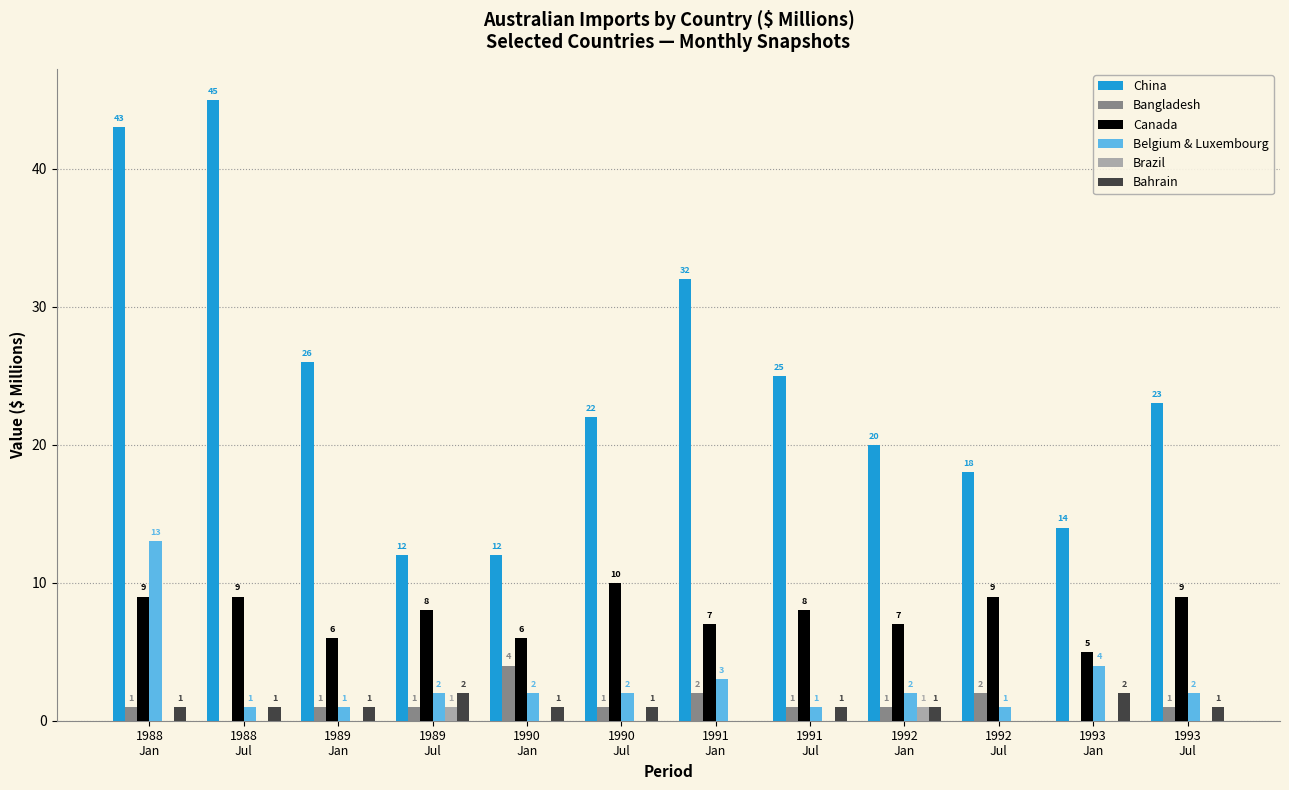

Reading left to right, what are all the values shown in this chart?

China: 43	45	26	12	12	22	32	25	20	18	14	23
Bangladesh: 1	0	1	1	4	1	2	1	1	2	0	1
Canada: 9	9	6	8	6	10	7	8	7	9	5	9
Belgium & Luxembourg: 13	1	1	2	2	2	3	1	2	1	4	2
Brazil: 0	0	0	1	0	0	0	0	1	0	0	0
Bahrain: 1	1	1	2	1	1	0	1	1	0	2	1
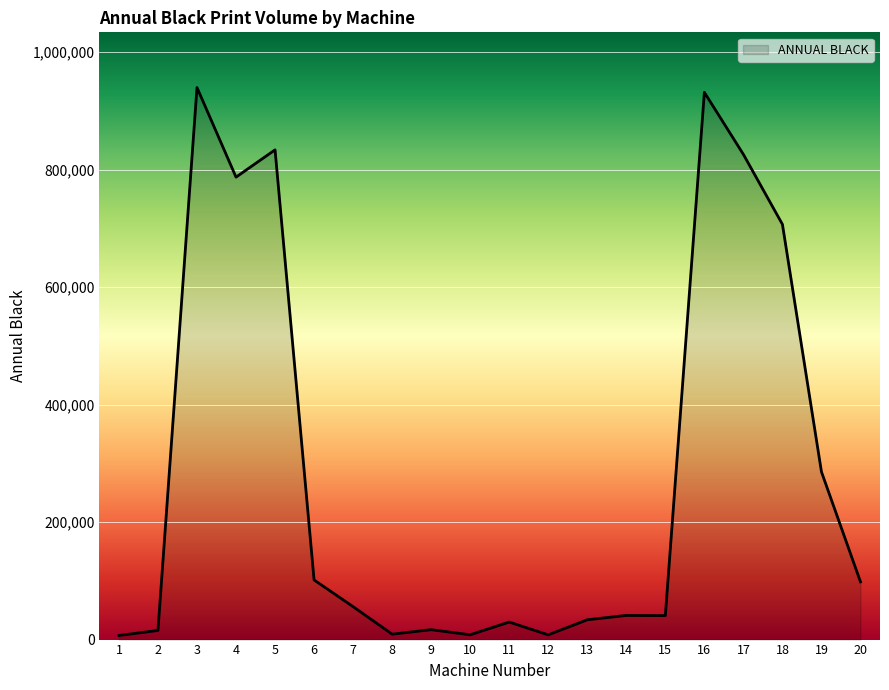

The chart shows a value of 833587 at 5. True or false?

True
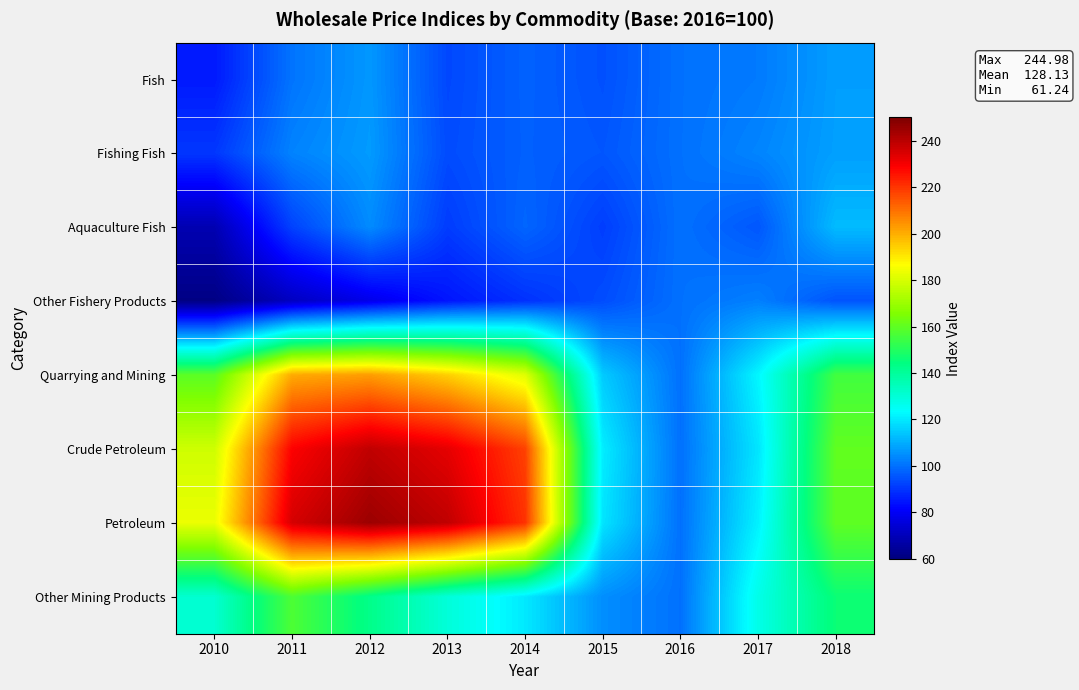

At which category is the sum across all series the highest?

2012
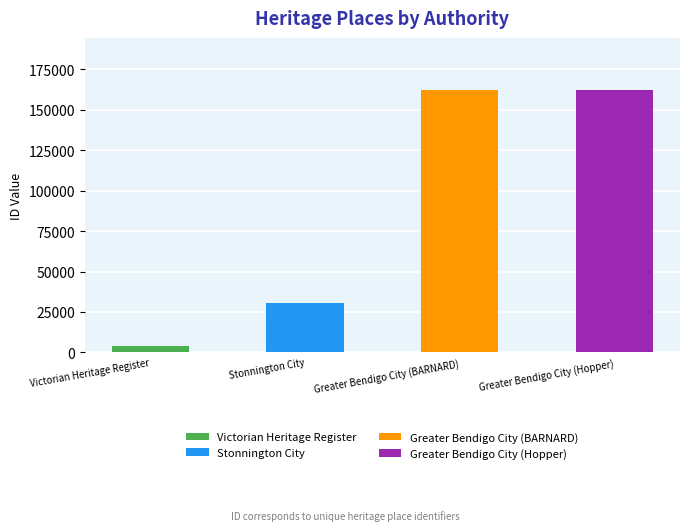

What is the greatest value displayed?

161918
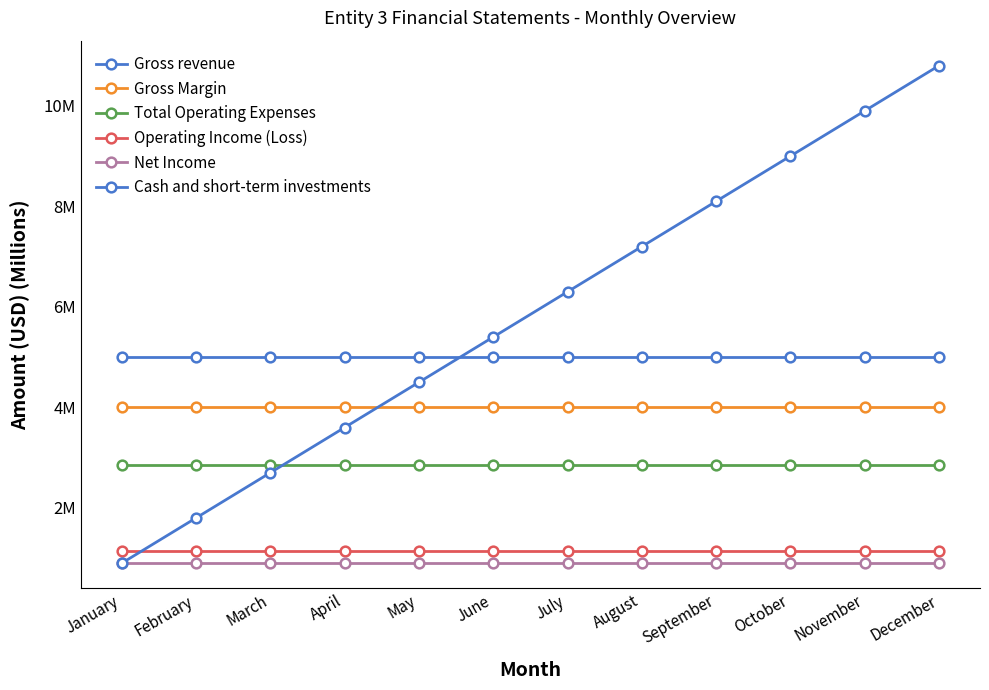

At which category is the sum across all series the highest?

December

■ ■ ■ ■ ■ ■ ■

Rewrite all the rows with "category" replaced by "x-axis label" and everything else unchanged, omitting the pictures.

→ EXERCISE ANSWER
Reading left to right, what are all the values shown in this chart?

China: 43	45	26	12	12	22	32	25	20	18	14	23
Bangladesh: 1	0	1	1	4	1	2	1	1	2	0	1
Canada: 9	9	6	8	6	10	7	8	7	9	5	9
Belgium & Luxembourg: 13	1	1	2	2	2	3	1	2	1	4	2
Brazil: 0	0	0	1	0	0	0	0	1	0	0	0
Bahrain: 1	1	1	2	1	1	0	1	1	0	2	1

The chart shows a value of 833587 at 5. True or false?

True

At which x-axis label is the sum across all series the highest?

2012

What is the greatest value displayed?

161918

At which x-axis label is the sum across all series the highest?

December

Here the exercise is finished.